Après Tindouf, le périple d’Oskar Lenz mène à Araouan (ou Arawan), un petit village dans la partie malienne du Sahara, à environ 260 kilomètres de Tombouctou. Dans ce village situé sur la Route de l’Empire du Maroc (rebaptisée on l’aura compris «Route de Lenz» en Europe) «se bifurquent les grandes routes de caravanes de Tendouf et du Tafilalet» (p.51) servant autrefois d’entrepôt au Maroc. L’auteur dira: «je considère la route du Maroc par Tendouf comme une des meilleures pour aller à Timbouctou; elle vaut mieux même que celle du Touat» (p.88). Le gouverneur d’Araouan est un Marocain: «Le chérif d’Araouan, Sidi Amhamid Bel Harib, vieillard de quatre-vingt-deux ans, jouissait dans cette ville de la plus grande influence (…) Araouan est le point d’eau le plus riche de tout le Sahara occidental» (p.90). Le commerce y est prospère, bien que la ville soit délaissée, constate l’auteur. C’est surtout un point de convergence civilisationnel: «Il arrive ici, surtout au moment des caravanes, des gens de tous les pays, même du Sénégal: par suite on y trouve déjà une foule de produits du Soudan: par exemple, les moutons sans laine dont j’ai parlé, la noix de kola, la noix de terre arachide, etc.» (p.94)

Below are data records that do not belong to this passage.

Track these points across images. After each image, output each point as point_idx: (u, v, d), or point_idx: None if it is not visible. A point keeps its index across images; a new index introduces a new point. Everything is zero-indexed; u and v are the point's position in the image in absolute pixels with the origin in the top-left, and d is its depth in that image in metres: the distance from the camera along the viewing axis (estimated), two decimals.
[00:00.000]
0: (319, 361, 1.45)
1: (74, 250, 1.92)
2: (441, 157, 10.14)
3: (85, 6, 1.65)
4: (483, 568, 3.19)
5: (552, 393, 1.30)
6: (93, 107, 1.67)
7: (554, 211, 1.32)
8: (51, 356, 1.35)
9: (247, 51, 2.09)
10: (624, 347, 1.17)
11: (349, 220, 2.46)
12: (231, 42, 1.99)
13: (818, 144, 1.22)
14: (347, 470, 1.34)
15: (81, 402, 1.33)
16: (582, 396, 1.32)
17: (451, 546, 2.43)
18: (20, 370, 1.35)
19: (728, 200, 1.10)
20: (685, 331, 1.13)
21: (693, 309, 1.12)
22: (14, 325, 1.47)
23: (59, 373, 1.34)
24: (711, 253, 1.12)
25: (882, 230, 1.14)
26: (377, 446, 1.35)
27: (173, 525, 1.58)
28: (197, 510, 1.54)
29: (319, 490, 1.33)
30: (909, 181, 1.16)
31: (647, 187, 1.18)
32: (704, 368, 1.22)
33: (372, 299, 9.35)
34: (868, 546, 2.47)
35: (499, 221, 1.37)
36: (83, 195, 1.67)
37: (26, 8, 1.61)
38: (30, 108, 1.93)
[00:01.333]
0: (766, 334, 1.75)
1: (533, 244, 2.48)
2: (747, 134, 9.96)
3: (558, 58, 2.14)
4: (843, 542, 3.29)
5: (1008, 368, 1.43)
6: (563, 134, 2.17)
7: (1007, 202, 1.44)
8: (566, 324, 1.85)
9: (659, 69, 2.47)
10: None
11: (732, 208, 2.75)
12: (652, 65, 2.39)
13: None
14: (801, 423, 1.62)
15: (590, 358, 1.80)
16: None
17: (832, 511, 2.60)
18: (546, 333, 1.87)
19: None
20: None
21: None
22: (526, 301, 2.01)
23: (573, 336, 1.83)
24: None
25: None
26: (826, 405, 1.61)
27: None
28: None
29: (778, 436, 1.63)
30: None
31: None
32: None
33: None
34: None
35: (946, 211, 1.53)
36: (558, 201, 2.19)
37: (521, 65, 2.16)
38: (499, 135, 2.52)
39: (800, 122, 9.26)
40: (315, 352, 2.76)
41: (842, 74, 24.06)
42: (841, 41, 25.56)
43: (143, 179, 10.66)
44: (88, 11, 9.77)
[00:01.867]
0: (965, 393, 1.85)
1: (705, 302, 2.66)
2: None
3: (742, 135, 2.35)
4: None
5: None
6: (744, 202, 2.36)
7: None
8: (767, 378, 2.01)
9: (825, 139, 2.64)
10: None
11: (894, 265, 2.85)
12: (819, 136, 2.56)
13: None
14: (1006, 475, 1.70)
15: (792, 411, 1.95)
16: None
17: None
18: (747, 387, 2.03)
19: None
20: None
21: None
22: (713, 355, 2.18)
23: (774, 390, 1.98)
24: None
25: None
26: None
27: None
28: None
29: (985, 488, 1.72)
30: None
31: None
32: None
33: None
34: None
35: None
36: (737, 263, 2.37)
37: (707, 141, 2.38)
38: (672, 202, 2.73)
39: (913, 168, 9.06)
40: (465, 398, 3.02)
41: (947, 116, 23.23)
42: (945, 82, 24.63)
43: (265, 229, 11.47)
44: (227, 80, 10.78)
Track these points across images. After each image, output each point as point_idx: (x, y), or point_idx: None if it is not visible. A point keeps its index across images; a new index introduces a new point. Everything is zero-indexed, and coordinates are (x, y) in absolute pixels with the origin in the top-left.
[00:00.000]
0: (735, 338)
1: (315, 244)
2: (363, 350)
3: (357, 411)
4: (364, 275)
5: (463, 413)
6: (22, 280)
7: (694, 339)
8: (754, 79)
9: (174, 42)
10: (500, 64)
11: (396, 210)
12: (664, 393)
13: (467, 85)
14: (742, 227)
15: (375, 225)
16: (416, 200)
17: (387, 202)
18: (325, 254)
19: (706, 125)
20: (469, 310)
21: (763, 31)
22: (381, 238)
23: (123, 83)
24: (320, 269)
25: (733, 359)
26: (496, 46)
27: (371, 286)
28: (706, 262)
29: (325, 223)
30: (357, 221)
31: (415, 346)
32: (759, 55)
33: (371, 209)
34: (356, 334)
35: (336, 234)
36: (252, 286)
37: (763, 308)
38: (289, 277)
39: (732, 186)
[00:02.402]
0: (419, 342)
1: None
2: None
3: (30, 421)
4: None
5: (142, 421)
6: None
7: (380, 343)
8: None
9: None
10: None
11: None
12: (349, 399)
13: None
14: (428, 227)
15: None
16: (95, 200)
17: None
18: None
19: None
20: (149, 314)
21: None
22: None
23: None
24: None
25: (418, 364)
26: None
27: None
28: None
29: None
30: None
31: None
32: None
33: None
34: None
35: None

Enfin, ce voyage conduit «à l’empire du Sonrhay (Mali) conquis par les Marocains» (p.148), à Tombouctou, «où les négociants arrivant de Fez ou en général du Maroc, et surtout la famille des Rami, dont j’ai parlé, ont élevé une nouvelle grande mosquée» (p.150). Dans cette ville prospère, les grandes maisons ont «une cour très vaste où se trouve une grande tour de forme carrée comme au Maroc» (p.150). Les habitants de Tombouctou ont parfois «le teint aussi clair que les Maures de Fez et de Marrakech» (p.153). Tombouctou est décrite comme une ville où règne le savoir musulman et les écoles coraniques introduites par le Maroc. La mosquée du Maroc abrite une bibliothèque de manuscrits que découvre l’universitaire avec une joie incomplète, frustré de ne point savoir lire l’arabe.

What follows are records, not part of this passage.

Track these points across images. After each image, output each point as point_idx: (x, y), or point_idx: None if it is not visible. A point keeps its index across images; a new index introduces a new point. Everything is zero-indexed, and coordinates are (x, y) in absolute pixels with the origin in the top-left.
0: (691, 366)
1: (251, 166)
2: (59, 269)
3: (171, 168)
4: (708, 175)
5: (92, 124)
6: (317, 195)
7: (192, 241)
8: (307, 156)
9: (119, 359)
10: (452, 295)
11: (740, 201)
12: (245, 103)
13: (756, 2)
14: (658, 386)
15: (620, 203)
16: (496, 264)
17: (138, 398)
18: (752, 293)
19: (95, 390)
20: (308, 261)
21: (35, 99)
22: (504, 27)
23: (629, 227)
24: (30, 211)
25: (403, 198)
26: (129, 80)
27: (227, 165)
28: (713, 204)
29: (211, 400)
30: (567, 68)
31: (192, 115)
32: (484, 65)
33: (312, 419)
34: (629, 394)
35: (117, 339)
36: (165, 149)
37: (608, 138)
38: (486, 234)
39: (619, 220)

Le voyage d’Oskar Lenz dans la zone spoliée (Tindouf, Touat) et la zone que veut chaparder aujourd’hui l’Algérie (Azza-Zag, Boujdour, Es-Semara, Laâyoune, jusqu’à l’Atlantique) est sans équivoque. Ce témoignage est clair et arrêté sur le Sahara occidental qui se présente comme un continuum politique, économique et social cohérent de l’Empire du Maroc. Ces régions représentent à ce moment-là des routes économiques vitales vers l’Afrique. Le Maroc ne pouvait aucunement les laisser Terra nullius, «Territoire de personne» ou «Terre inhabitée», argument juridique bizarre utilisé par l’Algérie française pour les spolier. Un empire qui a eu le temps de créer à travers cette route saharienne «occidentale» des liens familiaux et civilisationnels, et des synergies commerciales et culturelles.